▶ EXERCISE PROMPT:
In the data below, which lines hold "Divide"? Copy every one.

▶ SUPPLIED RECORDS:

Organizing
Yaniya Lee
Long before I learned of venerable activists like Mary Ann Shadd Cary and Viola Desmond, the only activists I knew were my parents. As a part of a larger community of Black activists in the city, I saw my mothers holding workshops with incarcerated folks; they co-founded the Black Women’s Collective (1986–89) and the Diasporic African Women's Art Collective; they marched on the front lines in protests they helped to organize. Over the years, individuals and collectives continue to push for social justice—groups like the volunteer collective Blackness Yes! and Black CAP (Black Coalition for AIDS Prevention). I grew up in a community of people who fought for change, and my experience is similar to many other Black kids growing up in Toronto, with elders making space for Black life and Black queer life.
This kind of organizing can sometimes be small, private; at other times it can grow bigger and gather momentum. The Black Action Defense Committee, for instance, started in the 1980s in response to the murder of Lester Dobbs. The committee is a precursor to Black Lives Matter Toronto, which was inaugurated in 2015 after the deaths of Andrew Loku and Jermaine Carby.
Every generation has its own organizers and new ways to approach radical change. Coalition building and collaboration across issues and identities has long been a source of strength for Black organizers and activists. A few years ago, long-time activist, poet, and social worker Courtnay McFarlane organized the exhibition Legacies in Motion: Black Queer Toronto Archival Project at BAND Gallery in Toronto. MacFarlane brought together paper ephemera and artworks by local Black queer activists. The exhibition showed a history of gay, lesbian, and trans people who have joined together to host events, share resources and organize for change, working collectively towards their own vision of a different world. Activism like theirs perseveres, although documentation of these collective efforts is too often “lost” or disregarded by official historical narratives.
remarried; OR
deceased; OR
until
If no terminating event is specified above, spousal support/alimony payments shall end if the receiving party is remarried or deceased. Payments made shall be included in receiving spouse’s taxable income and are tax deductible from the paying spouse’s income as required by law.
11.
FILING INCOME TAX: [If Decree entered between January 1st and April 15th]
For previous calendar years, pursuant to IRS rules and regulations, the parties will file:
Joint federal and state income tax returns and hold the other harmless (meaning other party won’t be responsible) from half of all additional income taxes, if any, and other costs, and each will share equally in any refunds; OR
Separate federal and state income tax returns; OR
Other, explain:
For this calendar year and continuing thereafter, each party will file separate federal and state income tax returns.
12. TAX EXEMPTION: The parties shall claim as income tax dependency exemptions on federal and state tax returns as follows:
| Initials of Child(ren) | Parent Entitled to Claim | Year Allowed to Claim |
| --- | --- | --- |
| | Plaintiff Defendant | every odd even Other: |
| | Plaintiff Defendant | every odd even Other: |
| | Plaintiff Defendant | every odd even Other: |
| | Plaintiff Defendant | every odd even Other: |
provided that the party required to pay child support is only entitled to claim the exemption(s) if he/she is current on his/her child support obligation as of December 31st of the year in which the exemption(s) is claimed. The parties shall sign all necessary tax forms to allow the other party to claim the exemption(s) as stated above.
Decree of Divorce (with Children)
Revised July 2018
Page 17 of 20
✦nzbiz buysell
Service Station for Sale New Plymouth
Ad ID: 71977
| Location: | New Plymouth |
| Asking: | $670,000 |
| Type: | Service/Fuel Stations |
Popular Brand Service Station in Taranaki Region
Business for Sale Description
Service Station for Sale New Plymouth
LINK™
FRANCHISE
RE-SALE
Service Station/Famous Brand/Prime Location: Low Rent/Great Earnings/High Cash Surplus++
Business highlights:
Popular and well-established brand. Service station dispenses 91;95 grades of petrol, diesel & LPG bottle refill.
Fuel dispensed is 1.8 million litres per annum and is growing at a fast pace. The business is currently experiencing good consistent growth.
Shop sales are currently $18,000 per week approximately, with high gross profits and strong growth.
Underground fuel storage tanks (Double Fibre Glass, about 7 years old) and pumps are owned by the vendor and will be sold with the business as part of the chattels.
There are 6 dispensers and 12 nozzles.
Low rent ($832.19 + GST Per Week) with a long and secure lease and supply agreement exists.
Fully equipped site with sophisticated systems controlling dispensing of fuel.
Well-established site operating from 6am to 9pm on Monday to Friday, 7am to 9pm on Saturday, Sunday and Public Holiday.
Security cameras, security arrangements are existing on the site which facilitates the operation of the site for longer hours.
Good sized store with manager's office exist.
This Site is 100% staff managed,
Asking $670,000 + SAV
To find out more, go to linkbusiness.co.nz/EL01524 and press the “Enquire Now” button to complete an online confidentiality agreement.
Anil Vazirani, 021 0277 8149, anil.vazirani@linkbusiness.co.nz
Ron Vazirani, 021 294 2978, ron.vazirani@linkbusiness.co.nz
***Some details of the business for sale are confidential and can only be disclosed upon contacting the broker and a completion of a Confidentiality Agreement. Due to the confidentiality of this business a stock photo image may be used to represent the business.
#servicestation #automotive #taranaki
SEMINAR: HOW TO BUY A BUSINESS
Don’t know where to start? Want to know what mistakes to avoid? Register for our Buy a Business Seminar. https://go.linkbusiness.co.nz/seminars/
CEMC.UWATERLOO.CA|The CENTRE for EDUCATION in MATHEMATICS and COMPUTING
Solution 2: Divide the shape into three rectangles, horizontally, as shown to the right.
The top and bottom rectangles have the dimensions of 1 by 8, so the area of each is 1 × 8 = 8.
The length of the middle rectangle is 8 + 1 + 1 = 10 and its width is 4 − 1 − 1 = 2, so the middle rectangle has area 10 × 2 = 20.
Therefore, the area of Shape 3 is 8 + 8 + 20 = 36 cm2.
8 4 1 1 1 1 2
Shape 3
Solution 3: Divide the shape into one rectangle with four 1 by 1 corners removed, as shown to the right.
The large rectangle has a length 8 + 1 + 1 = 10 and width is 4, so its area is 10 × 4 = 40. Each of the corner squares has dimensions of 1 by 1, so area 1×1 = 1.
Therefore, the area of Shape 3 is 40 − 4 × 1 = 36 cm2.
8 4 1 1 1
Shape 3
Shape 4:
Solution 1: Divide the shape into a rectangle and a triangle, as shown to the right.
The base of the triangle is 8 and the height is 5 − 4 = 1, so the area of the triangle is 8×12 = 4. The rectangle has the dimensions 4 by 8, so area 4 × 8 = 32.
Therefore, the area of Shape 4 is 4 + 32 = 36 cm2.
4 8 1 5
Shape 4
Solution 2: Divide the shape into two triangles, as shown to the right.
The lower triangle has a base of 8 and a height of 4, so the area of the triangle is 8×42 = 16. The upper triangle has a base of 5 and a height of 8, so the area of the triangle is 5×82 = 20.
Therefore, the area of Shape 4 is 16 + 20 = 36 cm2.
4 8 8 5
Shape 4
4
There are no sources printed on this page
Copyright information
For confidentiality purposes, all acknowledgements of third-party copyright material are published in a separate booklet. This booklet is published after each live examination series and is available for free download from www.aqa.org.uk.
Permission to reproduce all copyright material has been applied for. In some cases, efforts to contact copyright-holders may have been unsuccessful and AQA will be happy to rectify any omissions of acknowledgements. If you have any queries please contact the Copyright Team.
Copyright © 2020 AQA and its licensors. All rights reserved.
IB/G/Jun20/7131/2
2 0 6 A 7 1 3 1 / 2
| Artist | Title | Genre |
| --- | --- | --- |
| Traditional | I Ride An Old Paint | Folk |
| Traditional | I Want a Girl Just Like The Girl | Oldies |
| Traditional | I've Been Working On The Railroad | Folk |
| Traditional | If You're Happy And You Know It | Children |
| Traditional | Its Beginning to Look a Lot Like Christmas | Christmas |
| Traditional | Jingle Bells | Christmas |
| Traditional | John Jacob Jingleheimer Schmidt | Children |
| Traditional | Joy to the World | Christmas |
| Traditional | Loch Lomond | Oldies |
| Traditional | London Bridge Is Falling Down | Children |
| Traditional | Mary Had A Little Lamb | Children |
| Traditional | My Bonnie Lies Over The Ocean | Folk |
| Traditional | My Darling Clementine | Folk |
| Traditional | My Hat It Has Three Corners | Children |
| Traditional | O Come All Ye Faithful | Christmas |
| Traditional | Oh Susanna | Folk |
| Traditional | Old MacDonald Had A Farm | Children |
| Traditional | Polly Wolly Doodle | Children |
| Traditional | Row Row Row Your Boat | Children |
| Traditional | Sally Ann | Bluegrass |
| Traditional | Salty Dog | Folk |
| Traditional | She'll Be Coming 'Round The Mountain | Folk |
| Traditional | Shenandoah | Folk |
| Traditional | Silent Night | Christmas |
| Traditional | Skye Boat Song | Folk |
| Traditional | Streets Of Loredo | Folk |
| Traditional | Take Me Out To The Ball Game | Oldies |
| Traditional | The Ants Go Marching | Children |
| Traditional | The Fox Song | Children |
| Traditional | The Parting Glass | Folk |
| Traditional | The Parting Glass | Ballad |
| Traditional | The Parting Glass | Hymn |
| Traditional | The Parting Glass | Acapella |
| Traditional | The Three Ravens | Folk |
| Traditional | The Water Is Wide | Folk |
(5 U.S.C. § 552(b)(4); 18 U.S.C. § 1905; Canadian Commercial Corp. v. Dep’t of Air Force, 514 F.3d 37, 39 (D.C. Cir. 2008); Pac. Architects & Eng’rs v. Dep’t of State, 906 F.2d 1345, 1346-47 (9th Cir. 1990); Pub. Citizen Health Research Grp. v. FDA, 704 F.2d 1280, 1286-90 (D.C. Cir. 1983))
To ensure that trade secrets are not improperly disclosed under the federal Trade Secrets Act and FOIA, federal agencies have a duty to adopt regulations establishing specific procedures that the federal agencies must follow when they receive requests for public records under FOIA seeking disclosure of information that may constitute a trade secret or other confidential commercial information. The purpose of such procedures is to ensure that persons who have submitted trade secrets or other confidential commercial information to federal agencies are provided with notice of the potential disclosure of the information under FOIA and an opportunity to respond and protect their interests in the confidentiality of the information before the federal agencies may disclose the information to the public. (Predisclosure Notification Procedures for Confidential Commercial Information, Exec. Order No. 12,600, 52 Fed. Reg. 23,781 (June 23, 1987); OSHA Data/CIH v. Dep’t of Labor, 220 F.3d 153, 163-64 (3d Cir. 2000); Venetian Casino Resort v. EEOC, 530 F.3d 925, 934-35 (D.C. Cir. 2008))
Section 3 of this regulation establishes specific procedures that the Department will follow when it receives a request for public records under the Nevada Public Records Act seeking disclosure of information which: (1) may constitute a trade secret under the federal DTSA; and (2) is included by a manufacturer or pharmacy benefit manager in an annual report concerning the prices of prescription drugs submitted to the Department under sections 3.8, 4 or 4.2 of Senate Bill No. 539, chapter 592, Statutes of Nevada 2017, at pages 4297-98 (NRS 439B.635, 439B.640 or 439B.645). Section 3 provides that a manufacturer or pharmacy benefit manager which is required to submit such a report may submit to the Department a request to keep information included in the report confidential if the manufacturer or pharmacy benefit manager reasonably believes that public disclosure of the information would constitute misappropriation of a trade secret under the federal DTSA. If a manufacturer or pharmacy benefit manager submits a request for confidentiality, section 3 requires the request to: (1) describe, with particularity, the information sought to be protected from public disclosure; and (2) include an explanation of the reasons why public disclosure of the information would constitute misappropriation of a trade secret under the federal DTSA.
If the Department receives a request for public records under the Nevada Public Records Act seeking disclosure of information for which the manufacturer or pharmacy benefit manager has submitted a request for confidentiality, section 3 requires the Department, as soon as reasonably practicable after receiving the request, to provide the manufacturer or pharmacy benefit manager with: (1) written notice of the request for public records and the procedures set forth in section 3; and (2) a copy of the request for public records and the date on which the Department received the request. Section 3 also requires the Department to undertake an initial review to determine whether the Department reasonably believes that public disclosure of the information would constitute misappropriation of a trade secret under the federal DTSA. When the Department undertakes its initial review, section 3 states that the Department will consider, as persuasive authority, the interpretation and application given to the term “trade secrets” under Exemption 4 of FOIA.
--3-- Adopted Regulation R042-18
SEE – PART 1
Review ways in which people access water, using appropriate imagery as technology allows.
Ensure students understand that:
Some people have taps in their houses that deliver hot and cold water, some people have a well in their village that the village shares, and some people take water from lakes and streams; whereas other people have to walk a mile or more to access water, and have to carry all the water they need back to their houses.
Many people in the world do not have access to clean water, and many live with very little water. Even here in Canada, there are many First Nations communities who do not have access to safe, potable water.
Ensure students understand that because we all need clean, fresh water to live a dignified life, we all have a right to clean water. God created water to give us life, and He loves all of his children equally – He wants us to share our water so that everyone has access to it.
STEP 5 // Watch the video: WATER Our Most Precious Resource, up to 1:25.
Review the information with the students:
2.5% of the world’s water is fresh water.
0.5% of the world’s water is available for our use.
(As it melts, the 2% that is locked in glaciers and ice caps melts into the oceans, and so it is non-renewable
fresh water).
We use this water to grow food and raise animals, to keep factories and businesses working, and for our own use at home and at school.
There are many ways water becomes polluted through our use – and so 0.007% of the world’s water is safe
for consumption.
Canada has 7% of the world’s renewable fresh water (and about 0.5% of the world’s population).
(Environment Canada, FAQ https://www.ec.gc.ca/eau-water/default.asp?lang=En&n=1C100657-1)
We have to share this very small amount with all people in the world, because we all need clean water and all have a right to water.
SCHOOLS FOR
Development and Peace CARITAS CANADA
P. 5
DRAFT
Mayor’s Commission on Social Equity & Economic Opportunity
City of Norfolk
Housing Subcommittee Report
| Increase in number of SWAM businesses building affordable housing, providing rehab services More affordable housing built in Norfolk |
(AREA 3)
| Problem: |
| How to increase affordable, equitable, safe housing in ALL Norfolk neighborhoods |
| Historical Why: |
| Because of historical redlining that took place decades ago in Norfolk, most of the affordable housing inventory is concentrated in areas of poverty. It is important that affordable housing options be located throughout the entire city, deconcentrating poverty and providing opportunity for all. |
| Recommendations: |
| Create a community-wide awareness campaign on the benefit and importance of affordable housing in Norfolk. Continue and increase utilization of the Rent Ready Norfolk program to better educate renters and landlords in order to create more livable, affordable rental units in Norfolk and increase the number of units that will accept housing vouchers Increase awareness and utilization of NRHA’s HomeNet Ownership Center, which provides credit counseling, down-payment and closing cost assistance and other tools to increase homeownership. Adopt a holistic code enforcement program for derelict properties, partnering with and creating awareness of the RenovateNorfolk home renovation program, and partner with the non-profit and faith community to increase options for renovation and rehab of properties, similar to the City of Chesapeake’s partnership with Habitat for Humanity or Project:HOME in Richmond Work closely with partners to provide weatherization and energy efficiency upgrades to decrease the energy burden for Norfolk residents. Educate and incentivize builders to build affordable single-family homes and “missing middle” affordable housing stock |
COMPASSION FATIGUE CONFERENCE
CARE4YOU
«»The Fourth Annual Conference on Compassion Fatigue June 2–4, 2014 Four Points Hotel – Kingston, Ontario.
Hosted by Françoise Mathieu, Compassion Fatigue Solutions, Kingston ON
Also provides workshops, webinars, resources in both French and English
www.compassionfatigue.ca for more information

▶ EXERCISE RESULT:
Solution 2: Divide the shape into three rectangles, horizontally, as shown to the right.
Solution 3: Divide the shape into one rectangle with four 1 by 1 corners removed, as shown to the right.
Solution 1: Divide the shape into a rectangle and a triangle, as shown to the right.
Solution 2: Divide the shape into two triangles, as shown to the right.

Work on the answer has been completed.